Roots elongate into the soil by growth near the tip, pushing the root cap between soil particles . They deplete their immediate soil environment of nutrients creating a depletion zone. Good root-to-soil contact is provided by the secretions of the root cap and by root hairs. Fibrous root systems, made up of fine roots with many root hairs, maximize the area available for uptake. In addition, many species have mycorrhizal fungi in symbiotic association with the root which greatly enlarge the available soil area from which nutrients are extracted . Nutrients become available at the root surface as a result of three processes: interception, growth of roots into new nutrient-rich area; massflow, movement of ions in the water flow driven by transpiration; and diffusion, passive movement of ions to regions depleted in nutrients (Fig. 1).
Nutrient ions entering the root at the root hairs may travel directly through the cell cytoplasm until they reach the vascular tissue (Fig. 2). Cells of the rhizodermis (root epidermis) are linked by plasmodesmata to adjacent cells and solutes can move from cell to cell directly. Transport through the cell via plasmodesmata is termed symplastic transport. The second form of transport, apoplastic transport is through the walls of root cells. Water and nutrients can travel through this region (the apoplast) until the endodermis, where water and nutrients must cross a plasma membrane and enter a cell symplasm (cellulartransport). Water and nutrients may also enter cells via the plasma membrane (transmembrane transport), then leave the cell to enter the apoplast before being taken up across the plasma membrane of an adjacent cell.
The endodermis develops near the point of development of the root vascular tissue . Cells of the endodermis have suberinized cell walls which form a water-impermeable barrier surrounding the vascular tissue of the root. This prevents water and nutrients moving into the vascular tissue through the apoplast and the only transport possible at this point is symplastic. Most nutrient ions entering the vascular tissue will therefore have passed through living root cells at some point. This permits selectivity and filtration of the transported ions. Older endodermal cells become entirely enclosed in a suberin, layer. These cells provide a barrier to the back-flow of water from the xylem.
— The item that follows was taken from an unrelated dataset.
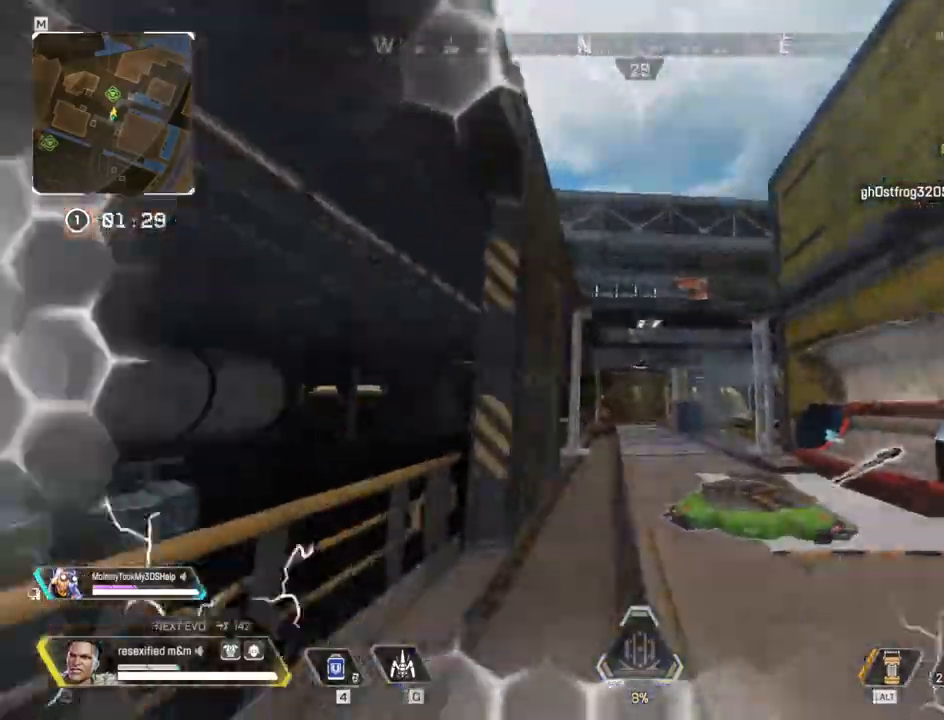
{"keys": ["shift", "w"], "mouse": [], "events": [[100, "1", "up"], [300, "2", "down"], [334, "d", "up"], [434, "2", "up"]]}
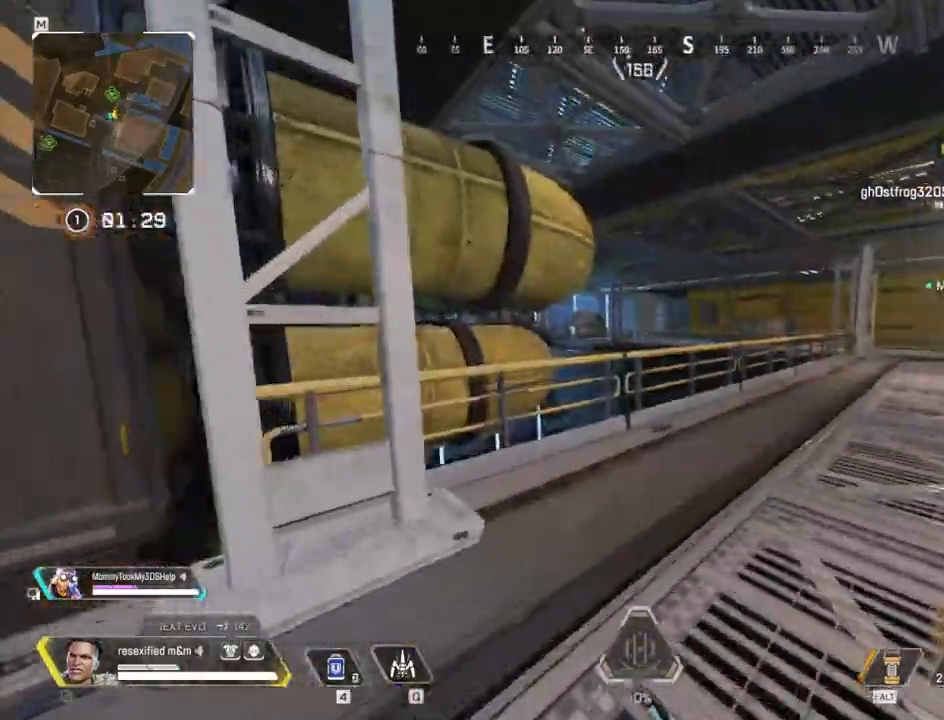
{"keys": ["shift", "w"], "mouse": [], "events": [[67, "3", "down"], [250, "3", "up"]]}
After crossing the endodermis, ions enter the xylem from the cells surrounding it, the xylem parenchyma. These cells actively accumulate nutrients to a high concentration before they are loaded into the xylem for transport to the rest of the plant. Influx into the xylem occurs via specific membrane proteins down the concentration gradient. Nutrient flow in the xylem to leaves and shoots occurs in the transpiration stream.
Mineral nutrient ions and water move in the xylem and reach all parts of the plant. Xylem tubules branch out from the main vascular bundles of the stem to reach leaves and buds and branch again to form finer tubules in the leaf veins. Water and nutrients leave these tubules as water evaporates from the leaf surface; the cells of the leaf are surrounded by water and dissolved nutrients which permeate the leaf wall spaces (leaf apoplast). Cells extract water and nutrients from this. Some nutrient ions may be redistributed through the plant in the phloem, while others only move in the xylem. Some areas of the plant undergoing rapid growth, e.g. fruits and tubers, do not have high transpiration rates and the xylem flow is low. This may lead to nutrient deficiency if nutrient transport in the phloem does not occur. Blossom end rot of tomato occurs in these circumstances, due to lack of calcium. Ions may be moved from xylem to phloem by transfer cells that lie between the two pathways or ions may leave source tissue as it loads organic nutrients into the phloem. Not all ions are phloem mobile and there are marked differences between species.